◆ PASSAGE SHOWN:
Start of Block
In the simplest configuration, a single failure disables the entire video wall.
Multiple Wall Segments
One of the most capable approaches, particularly for larger LED video walls, is to use multiple LED controllers and multiple PCs/Players, each driving a different segment of the wall, as shown below. This is obvious for larger LED walls because their resolution may be higher than what can be driven by a single LED Controller. Some LED vendors use 4K or even 8K LED controllers, which is fine for digital signage, but bad for control room LED video walls because, if something fails, all or most of the video wall becomes unusable. By splitting the work between LED Controllers and PCs/Players, a failure only takes out a portion of the video wall, so the rest of the wall can be used while the failed component is restored. This approach adds the benefit of splitting the rendering work of the display PCs so more content can be drawn simultaneously on the large LED video wall.
Driving different segments independently means failures are contained.
The downside of this approach is synchronization between the different segments. Hiperwall’s HiperView Quantum uses a hardware-enabled synchronization approach to make video playback seamless even if the video or stream crosses the boundary between segments driven by different PCs. This makes the entire LED video wall a unified canvas for seamless playback of multiple camera streams, capture card feeds, or video files.
This multiple-segment approach is in common use by our control room customers, with one of the largest driving a more than 100-million-pixel LED video wall with tens of LED controllers and tens of HiperView Quantum PCs synchronizing content display across the entire system. If an LED controller fails, only a very small segment of the wall is unusable, while if one of the PCs fails, the loss is just a few percent of the total wall, so content can easily be reconfigured while repairs are performed. The multiple-segment architecture is very capable and flexible and is highly recommended for large LED video walls.
End of Block
◆ DATA:
Start of Block
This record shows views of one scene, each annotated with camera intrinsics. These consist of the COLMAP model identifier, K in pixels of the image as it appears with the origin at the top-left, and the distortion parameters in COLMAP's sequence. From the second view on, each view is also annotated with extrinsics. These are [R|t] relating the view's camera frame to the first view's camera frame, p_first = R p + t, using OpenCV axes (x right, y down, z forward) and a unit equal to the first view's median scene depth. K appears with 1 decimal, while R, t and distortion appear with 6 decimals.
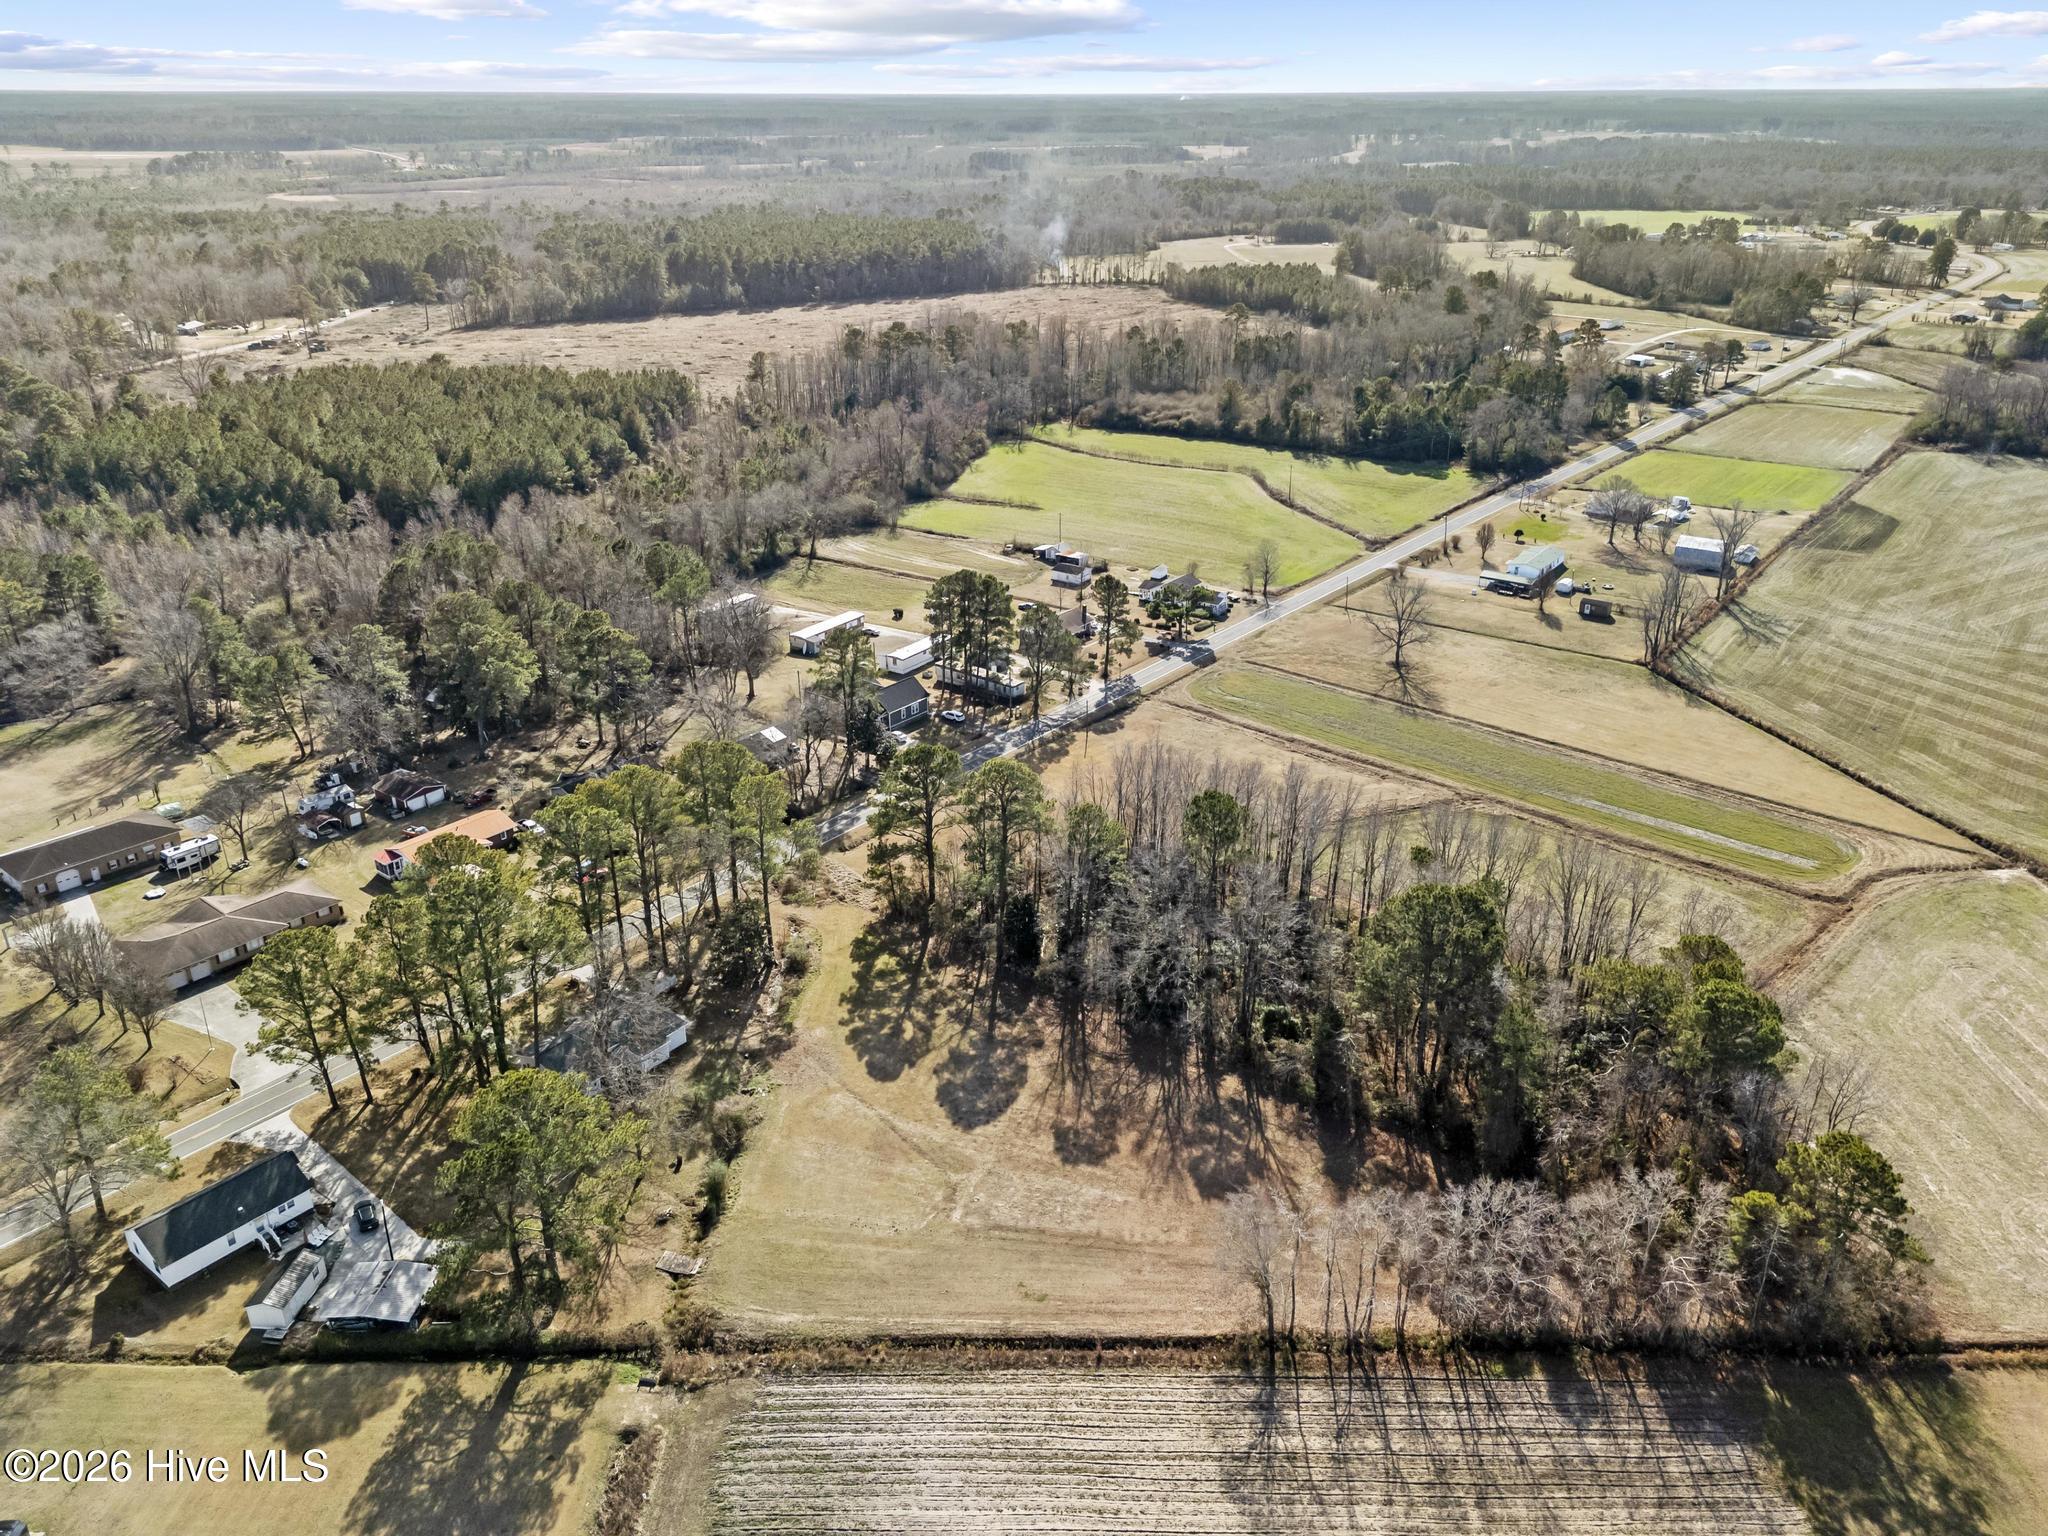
lens RADIAL K [[1499.5, 0, 1029.5], [0, 1499.5, 765.0], [0, 0, 1]] dist [0.065513, -0.070452]
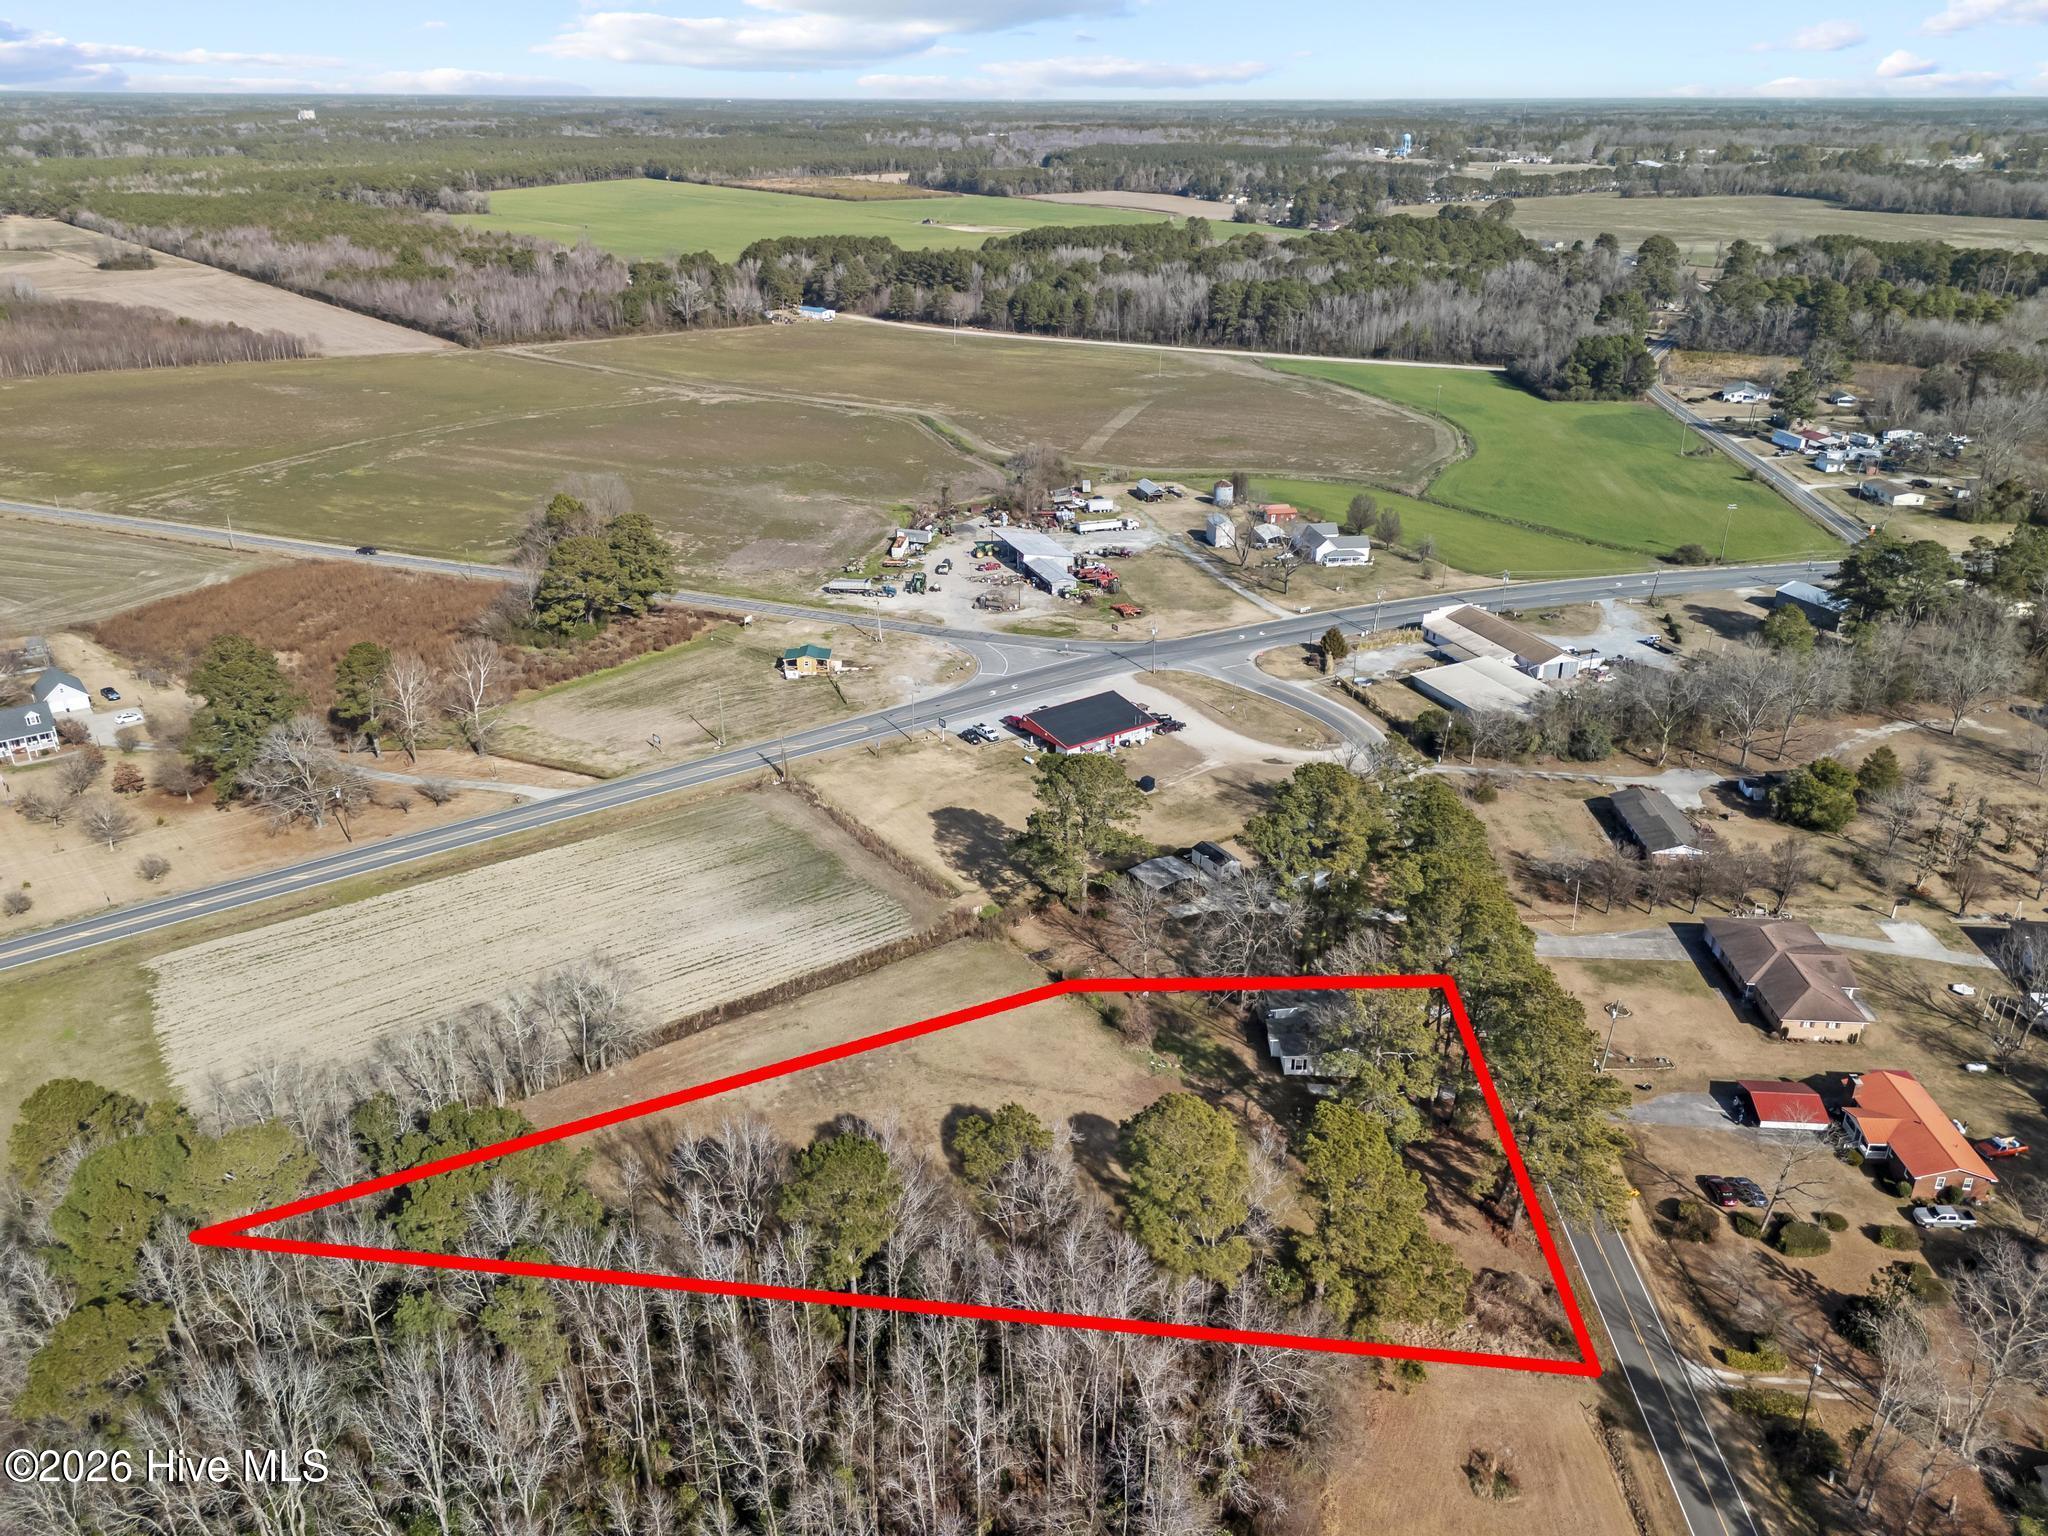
lens RADIAL K [[1499.5, 0, 1029.5], [0, 1499.5, 765.0], [0, 0, 1]] dist [0.065513, -0.070452]
pose [[-0.806838, 0.237980, -0.540720, 0.428236], [-0.240190, 0.704072, 0.668275, -0.634858], [0.539741, 0.669066, -0.510912, 1.443074]]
End of Block
◆ HOW TO COMPLETE THIS TASK:
Please write what comes next in the text about driving LED video walls in segments, starting right after its final sentence.

◆ RESULT FOR THIS TASK:
For smaller LED video walls that can be driven by a single PC/Player and just a few LED controllers, having a second PC/Player on active standby is a powerful option. As shown in the figure below, if one of the PCs fails or needs an update, the other one can take over simply by switching inputs on the LED controller(s). Since both PCs are assigned to occupy the same space on the video wall, they draw the same content, thus the video wall continues to work if one is not available. For customers that need the highest reliability and content integrity, this approach can be combined with the multiple-segment architecture, with each segment having an “active standby” PC always ready to be switched in if needed.
An active standby PC can take over immediately if needed.
Designing an LED video wall for mission critical applications that can continue to operate in the presence of component failures requires engineering evaluation of likely problems and architectural choices to mitigate them. In this article, we have examined splitting the video wall into multiple segments that are driven independently, thus minimizing the impact of failure, and using additional resources in active standby mode to take over in the case of failure. Each of these approaches is in use in Hiperwall LED video walls deployed throughout the world and are proving very effective at maintaining system readiness and availability. The flexibility and capability of the Hiperwall video wall software makes these approaches effective for the reliable display of mission critical information in control rooms.